DOCUMENT SOURCE
<<<<

L’entrée du Conseil constitutionnel, à Paris, le 8 octobre 2025. MARTIN LELIEVRE/AFP

Le Conseil constitutionnel a rejeté, mercredi, une proposition de référendum d’initiative partagée (RIP) émanant de parlementaires de droite et d’extrême droite qui espéraient faire reculer le gouvernement sur le droit à l’aide à mourir, en passe d’être adopté mi-juillet.

« La provocation active de la mort d’un patient ne peut être qualifiée ni de traitement, ni de thérapeutique, ni de soin » : tel était le texte soumis au Conseil constitutionnel par le sénateur (LR) Francis Szpiner – qui revendiquait le soutien de près de 200 parlementaires – pour déclencher un référendum initiative partagée.

>>>>

CONSIGNE 1
Modifiez l'article sur l'aide à mourir en recopiant le passage compris entre « Le Conseil constitutionnel » et « référendum initiative partagée. », inclus, et en y remplaçant « gouvernement » par « exécutif ».
CONSIGNE 2
Prolongez l'article sur l'aide à mourir à partir de sa dernière phrase.

[Enregistrements tirés d'un jeu de données]
<<<<

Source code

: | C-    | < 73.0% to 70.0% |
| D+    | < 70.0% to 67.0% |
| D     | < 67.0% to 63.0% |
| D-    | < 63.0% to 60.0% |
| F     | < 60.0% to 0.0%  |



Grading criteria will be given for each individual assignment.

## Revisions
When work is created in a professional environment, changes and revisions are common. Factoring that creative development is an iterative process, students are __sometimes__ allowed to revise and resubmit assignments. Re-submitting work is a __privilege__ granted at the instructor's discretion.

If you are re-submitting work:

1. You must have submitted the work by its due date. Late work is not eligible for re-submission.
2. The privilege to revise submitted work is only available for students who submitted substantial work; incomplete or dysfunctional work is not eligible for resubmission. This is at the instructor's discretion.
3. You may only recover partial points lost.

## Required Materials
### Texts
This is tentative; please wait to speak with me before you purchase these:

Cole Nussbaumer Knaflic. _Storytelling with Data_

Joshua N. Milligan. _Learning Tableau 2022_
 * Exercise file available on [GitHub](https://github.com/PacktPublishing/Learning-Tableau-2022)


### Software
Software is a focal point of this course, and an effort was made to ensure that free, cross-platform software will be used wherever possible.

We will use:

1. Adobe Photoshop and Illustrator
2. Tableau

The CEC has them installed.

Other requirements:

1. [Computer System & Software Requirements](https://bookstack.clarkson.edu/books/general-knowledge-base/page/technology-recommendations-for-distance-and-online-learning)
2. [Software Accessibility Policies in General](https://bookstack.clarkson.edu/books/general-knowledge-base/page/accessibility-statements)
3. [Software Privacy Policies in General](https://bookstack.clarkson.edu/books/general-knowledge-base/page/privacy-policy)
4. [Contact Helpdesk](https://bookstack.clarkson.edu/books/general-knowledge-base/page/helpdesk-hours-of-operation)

>>>>

RÉPONSE À L'EXERCICE 1
Le Conseil constitutionnel a rejeté, mercredi, une proposition de référendum d’initiative partagée (RIP) émanant de parlementaires de droite et d’extrême droite qui espéraient faire reculer le exécutif sur le droit à l’aide à mourir, en passe d’être adopté mi-juillet.

« La provocation active de la mort d’un patient ne peut être qualifiée ni de traitement, ni de thérapeutique, ni de soin » : tel était le texte soumis au Conseil constitutionnel par le sénateur (LR) Francis Szpiner – qui revendiquait le soutien de près de 200 parlementaires – pour déclencher un référendum initiative partagée.

RÉPONSE À L'EXERCICE 2
Ces élus espéraient ainsi contrer la loi qui entend instaurer une procédure encadrée de droit à l’aide à mourir, accessible à certains malades atteints d’une affection grave et incurable qui pourraient recevoir ou s’administrer une substance létale.

Mais le Conseil constitutionnel, qui doit se prononcer sur toute proposition de RIP, l’a rejeté. Dans une décision qui pourrait faire jurisprudence, il a notamment estimé que « les questions, d’ordre éthique, relatives à la fin de vie » ne rentraient pas dans le champ de l’article 11 de la Constitution, qui régit cette procédure de référendum, dans un texte relayé par l’Agence France-Presse (AFP).